Top of Data segment

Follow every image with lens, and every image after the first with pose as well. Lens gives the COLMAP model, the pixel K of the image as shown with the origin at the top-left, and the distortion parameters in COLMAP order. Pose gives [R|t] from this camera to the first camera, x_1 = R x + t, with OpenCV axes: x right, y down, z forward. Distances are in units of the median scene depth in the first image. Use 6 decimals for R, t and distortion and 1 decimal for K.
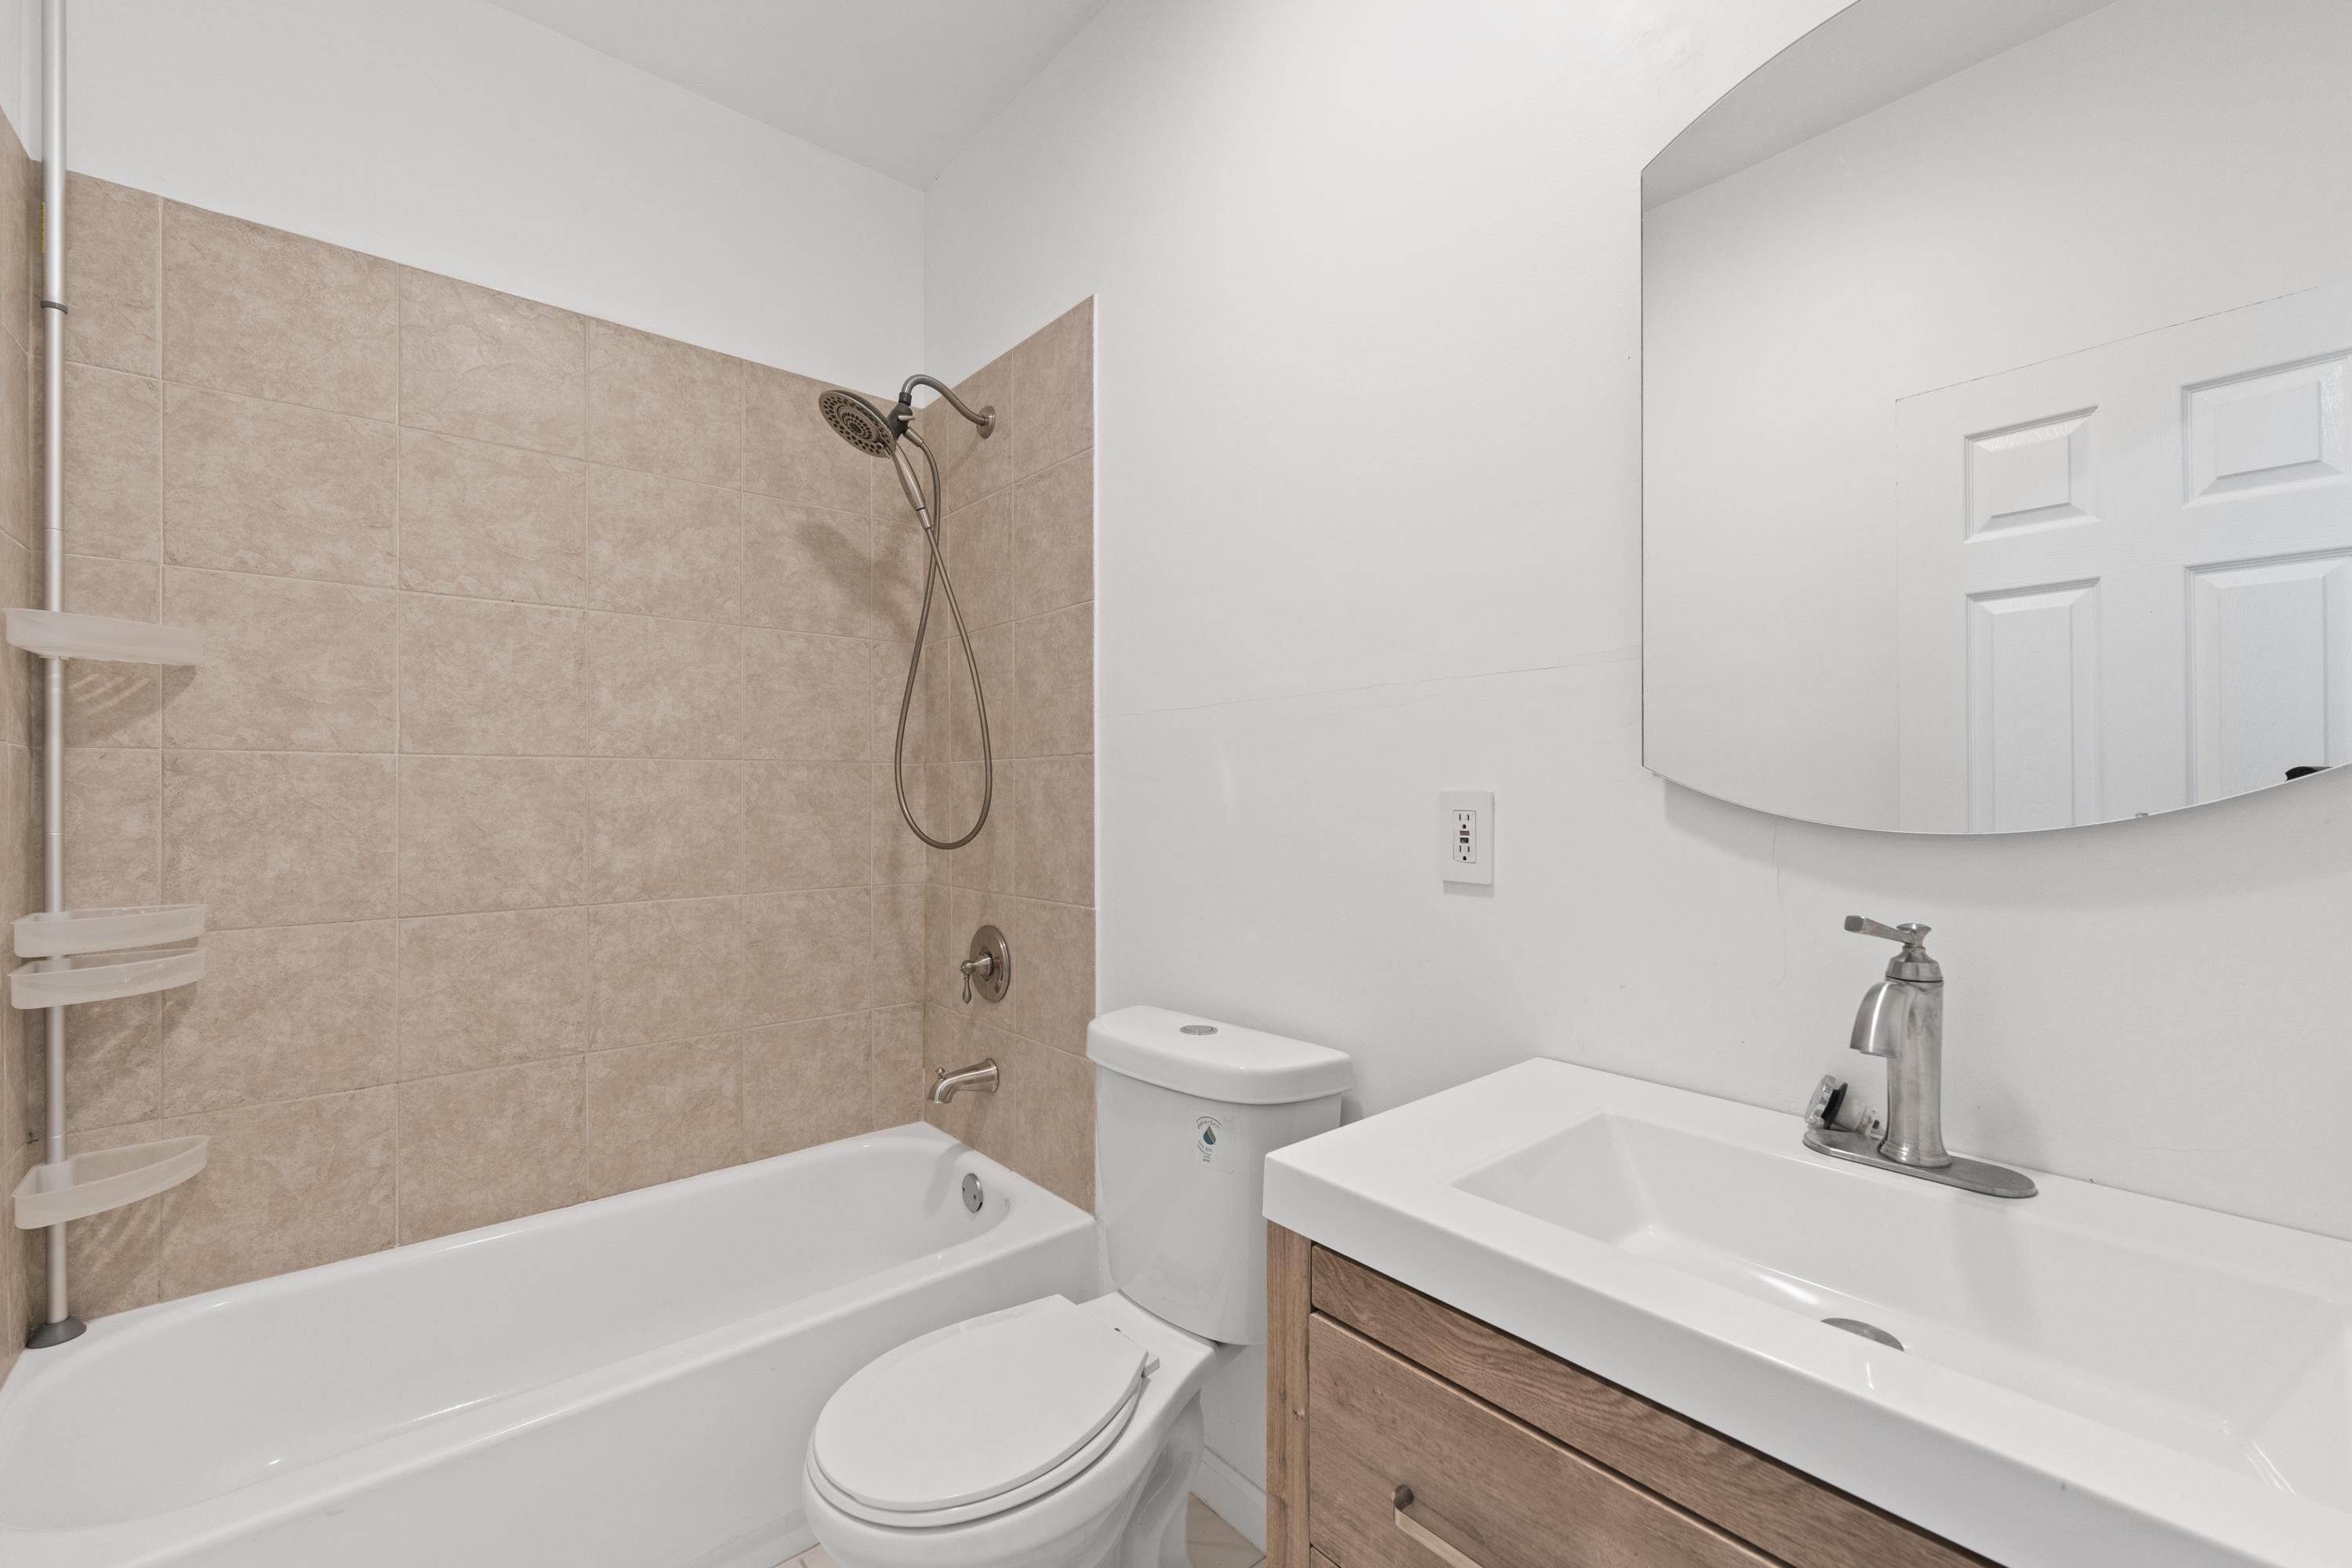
lens RADIAL K [[952.1, 0, 1172.3], [0, 952.1, 766.3], [0, 0, 1]] dist [-0.003545, -0.000478]
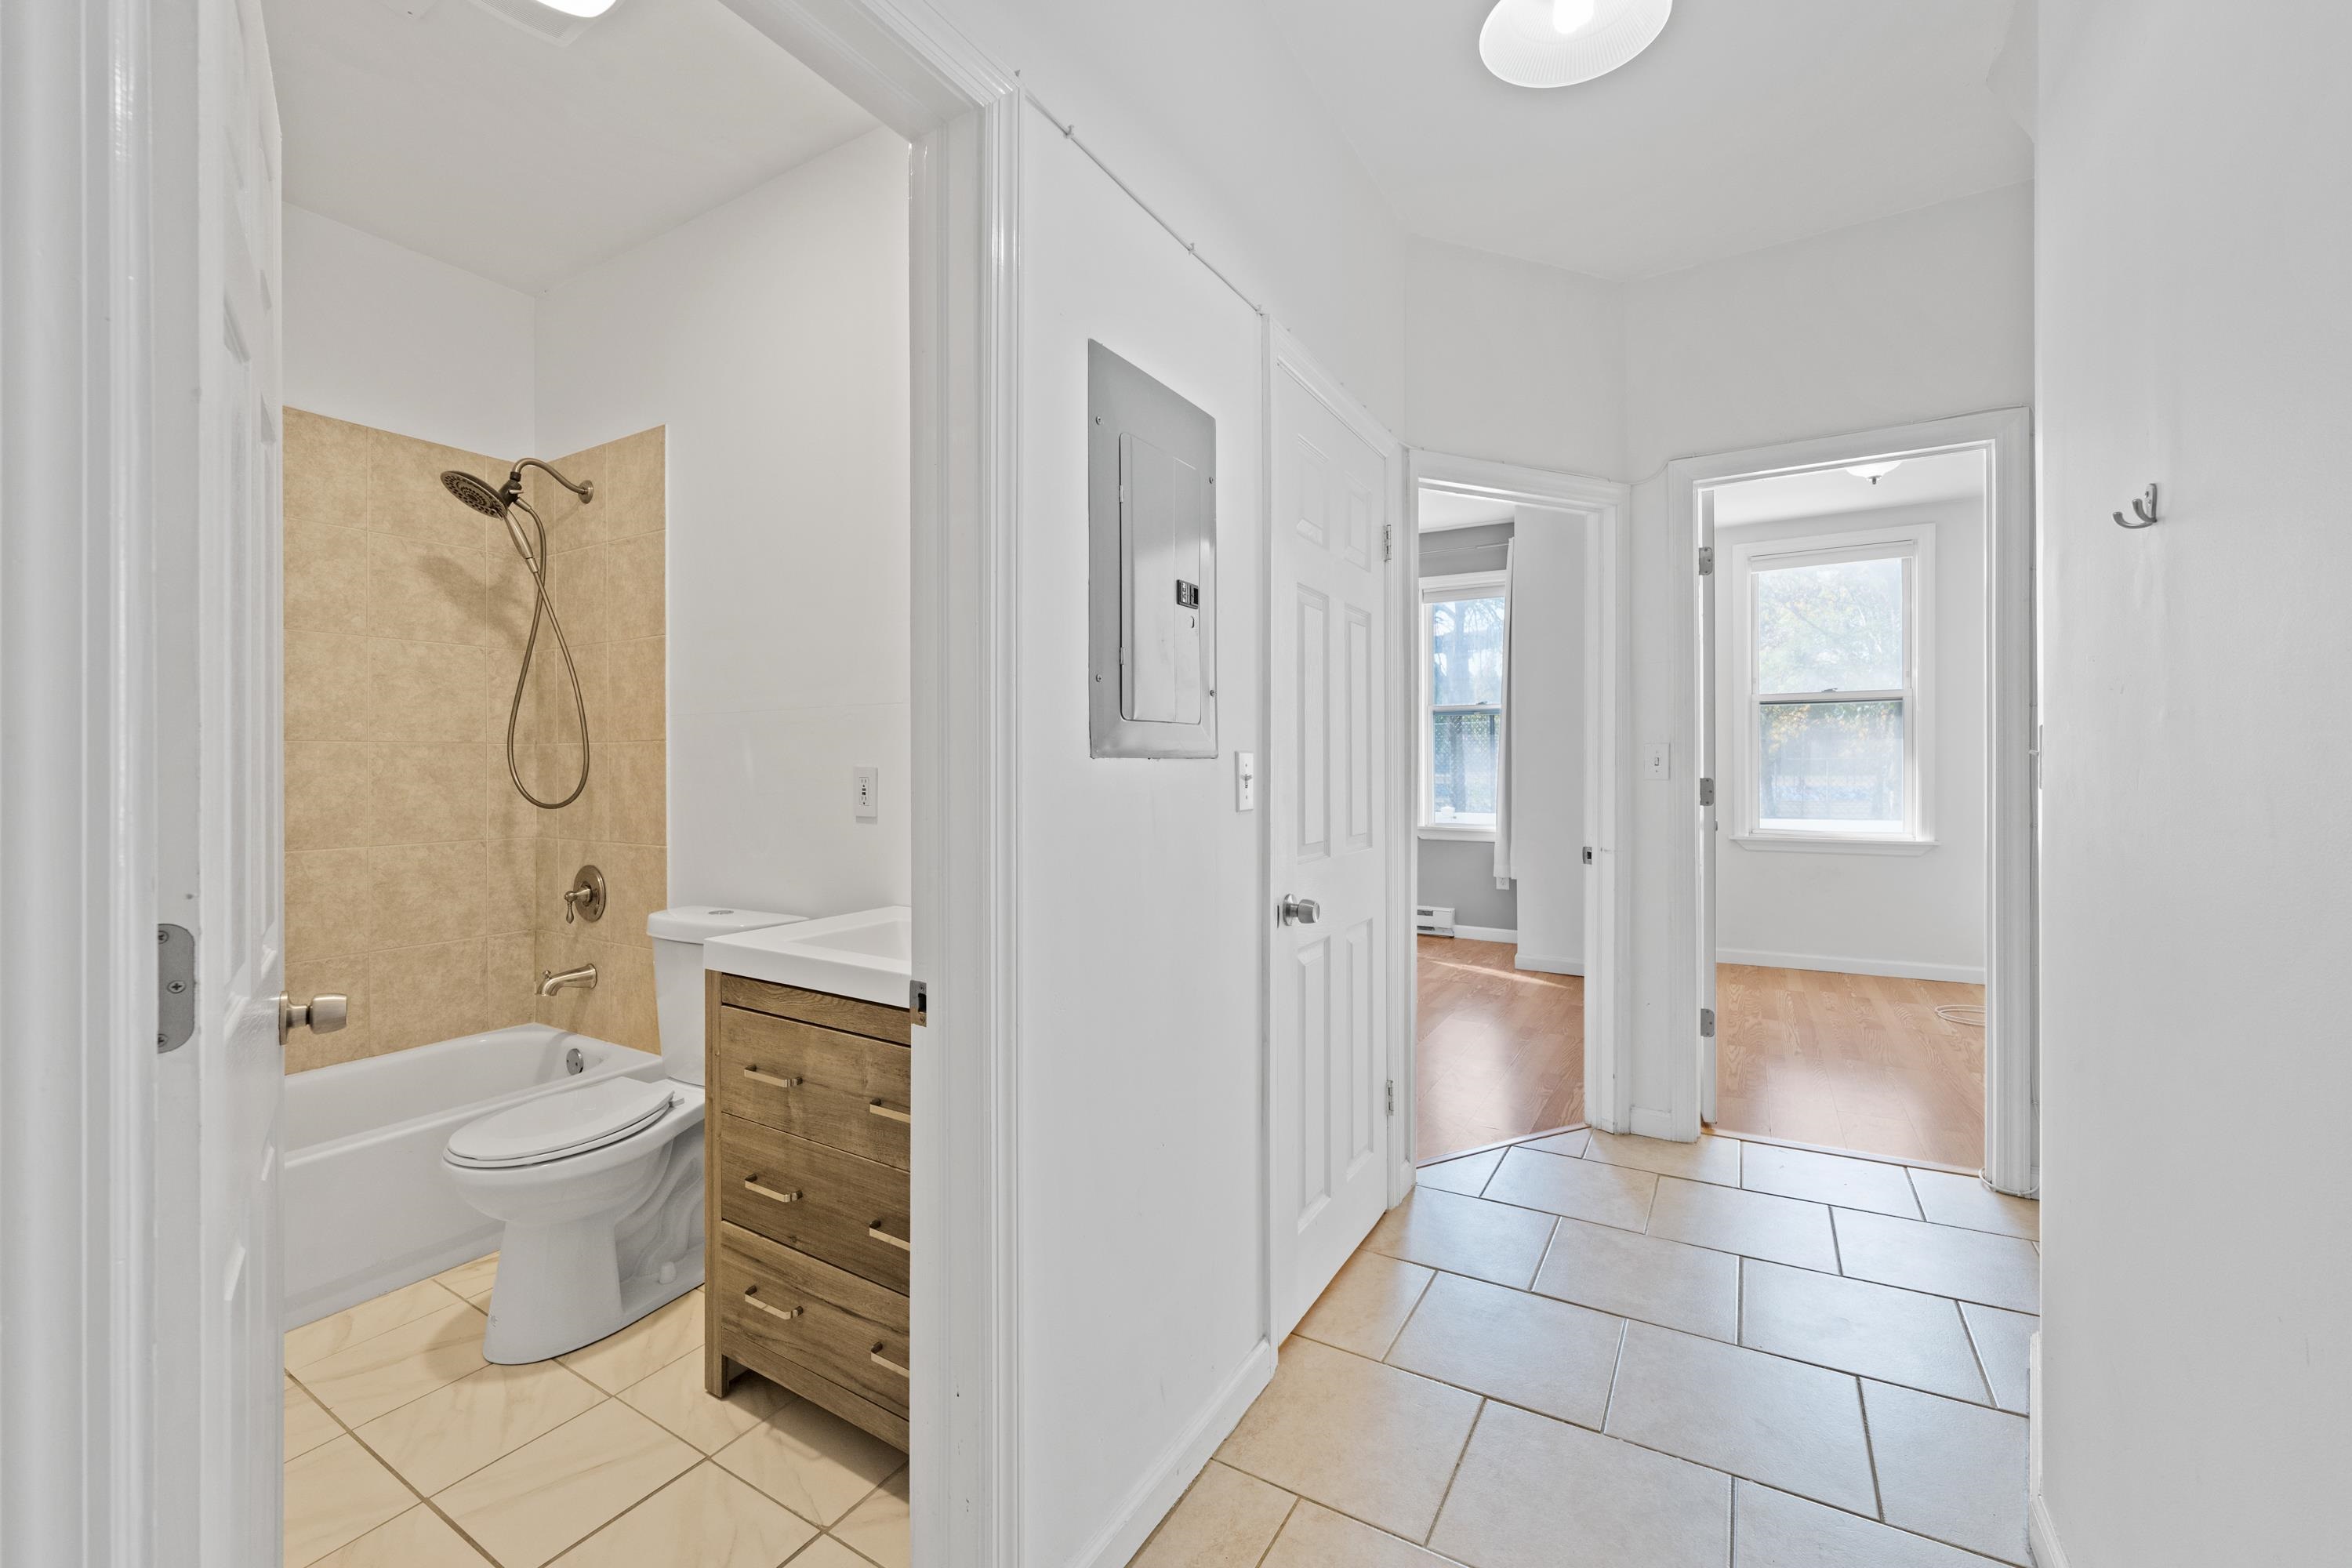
lens RADIAL K [[952.1, 0, 1172.3], [0, 952.1, 766.3], [0, 0, 1]] dist [-0.003545, -0.000478]
pose [[0.950447, 0.005002, 0.310845, 0.175673], [-0.012001, 0.999716, 0.020608, -0.011396], [-0.310653, -0.023317, 0.950237, -0.540768]]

Bottom of Data segment

- _What you should do_:
The material above holds pictures; copy everything else in it exactly.

- _Task answer_:
Follow every image with lens, and every image after the first with pose as well. Lens gives the COLMAP model, the pixel K of the image as shown with the origin at the top-left, and the distortion parameters in COLMAP order. Pose gives [R|t] from this camera to the first camera, x_1 = R x + t, with OpenCV axes: x right, y down, z forward. Distances are in units of the median scene depth in the first image. Use 6 decimals for R, t and distortion and 1 decimal for K.
lens RADIAL K [[952.1, 0, 1172.3], [0, 952.1, 766.3], [0, 0, 1]] dist [-0.003545, -0.000478]
lens RADIAL K [[952.1, 0, 1172.3], [0, 952.1, 766.3], [0, 0, 1]] dist [-0.003545, -0.000478]
pose [[0.950447, 0.005002, 0.310845, 0.175673], [-0.012001, 0.999716, 0.020608, -0.011396], [-0.310653, -0.023317, 0.950237, -0.540768]]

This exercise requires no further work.